Don Doe creates fantasy images of women depicted in the garb and backdrop of the sea-faring pirate. Typically in a work, a lithe female is a represented, often semi-nude, with costume accouterments such as an eye-patch, bandana, parrot or buccaneer‘s cutlass. They are culled from magazine sources – both old and new, such as “girly” magazines, advertising and vintage and contemporary fashion magazines. In any one picture, an advertisement from American Apparel, a vintage sixties stag magazine and a plate from a Robert Louis Stevenson book can be mashed together to create a perplexing work that references both our nostalgic past and our modern life.

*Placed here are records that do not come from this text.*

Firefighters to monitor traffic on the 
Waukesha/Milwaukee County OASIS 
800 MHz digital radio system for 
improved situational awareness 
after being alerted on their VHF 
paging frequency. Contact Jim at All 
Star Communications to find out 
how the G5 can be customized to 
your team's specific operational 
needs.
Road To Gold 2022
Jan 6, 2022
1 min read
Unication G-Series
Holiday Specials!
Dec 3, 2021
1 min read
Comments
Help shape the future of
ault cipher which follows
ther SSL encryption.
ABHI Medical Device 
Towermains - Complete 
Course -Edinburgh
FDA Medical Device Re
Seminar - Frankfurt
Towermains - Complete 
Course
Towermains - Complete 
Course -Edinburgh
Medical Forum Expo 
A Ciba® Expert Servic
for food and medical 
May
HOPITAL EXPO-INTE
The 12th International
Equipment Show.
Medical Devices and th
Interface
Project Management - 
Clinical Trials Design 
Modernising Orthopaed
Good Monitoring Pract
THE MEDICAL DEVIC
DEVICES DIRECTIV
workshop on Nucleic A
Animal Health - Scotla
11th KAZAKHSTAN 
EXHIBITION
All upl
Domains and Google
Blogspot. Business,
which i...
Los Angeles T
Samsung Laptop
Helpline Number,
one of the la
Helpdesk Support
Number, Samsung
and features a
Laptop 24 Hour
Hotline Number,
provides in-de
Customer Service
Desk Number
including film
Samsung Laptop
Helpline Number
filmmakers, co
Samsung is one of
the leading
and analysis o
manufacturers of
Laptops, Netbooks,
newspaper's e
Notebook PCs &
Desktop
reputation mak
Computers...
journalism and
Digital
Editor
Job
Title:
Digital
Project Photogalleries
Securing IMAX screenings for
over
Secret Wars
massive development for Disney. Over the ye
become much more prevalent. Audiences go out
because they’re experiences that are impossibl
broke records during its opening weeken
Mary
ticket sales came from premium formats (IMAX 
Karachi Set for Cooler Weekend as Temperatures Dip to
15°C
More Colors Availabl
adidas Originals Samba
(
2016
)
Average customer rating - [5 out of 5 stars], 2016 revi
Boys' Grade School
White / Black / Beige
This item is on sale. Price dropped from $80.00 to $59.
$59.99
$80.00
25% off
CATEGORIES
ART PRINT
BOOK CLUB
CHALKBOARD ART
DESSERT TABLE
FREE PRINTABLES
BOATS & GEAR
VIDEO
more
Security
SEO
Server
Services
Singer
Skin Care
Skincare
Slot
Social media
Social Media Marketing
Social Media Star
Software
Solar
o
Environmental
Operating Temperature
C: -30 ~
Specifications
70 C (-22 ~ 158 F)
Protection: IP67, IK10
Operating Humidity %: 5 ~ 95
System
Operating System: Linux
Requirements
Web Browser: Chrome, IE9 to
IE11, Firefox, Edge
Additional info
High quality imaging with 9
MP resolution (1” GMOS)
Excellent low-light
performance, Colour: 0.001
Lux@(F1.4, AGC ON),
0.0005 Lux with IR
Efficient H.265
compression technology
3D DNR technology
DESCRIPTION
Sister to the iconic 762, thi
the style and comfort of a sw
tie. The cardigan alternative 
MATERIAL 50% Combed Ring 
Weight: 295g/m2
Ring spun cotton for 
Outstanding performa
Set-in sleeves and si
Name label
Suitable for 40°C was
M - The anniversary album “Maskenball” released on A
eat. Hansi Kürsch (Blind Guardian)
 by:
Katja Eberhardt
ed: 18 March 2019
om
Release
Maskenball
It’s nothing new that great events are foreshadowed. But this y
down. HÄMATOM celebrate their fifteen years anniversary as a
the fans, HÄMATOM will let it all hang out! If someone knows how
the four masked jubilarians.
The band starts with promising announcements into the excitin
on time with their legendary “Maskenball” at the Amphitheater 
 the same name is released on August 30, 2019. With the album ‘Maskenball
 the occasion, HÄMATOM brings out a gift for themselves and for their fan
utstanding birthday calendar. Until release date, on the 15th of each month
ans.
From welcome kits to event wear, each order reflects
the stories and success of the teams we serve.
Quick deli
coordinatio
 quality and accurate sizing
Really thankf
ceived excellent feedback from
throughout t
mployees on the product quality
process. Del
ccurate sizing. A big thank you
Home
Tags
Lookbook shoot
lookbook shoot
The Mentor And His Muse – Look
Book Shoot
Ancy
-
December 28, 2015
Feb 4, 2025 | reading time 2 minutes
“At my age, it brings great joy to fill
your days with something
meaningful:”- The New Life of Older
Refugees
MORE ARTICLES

As viewers, we recognize the humor and character of these faux-menacing harlots. Doe comments on contemporary pop culture’s connection between sexuality and danger by using the symbol of the pirate archetype hybridized with the pin-up girl of teenage fantasy, while still leaving ample room for the viewer to interpret the narrative.
Don Doe was born in 1963 in Toledo, Ohio and currently lives and works in Brooklyn, New York. He earned his MFA at Yale University in 1987. Recent solo exhibitions include “New Mothers” at Mireille Mosler, Ltd., New York, NY and “Heroines & Hellions” at Cornell University Herbert F. Johnson Museum of Art, Ithaca, NY. His work is in the collections of The Art Institute of Chicago, The Museum of Modern Art, and Yale University Art Gallery among others. Doe’s work has been reviewed in The New York Times, Chicago Journal, Art in Review, The New Yorker and NY Arts among others.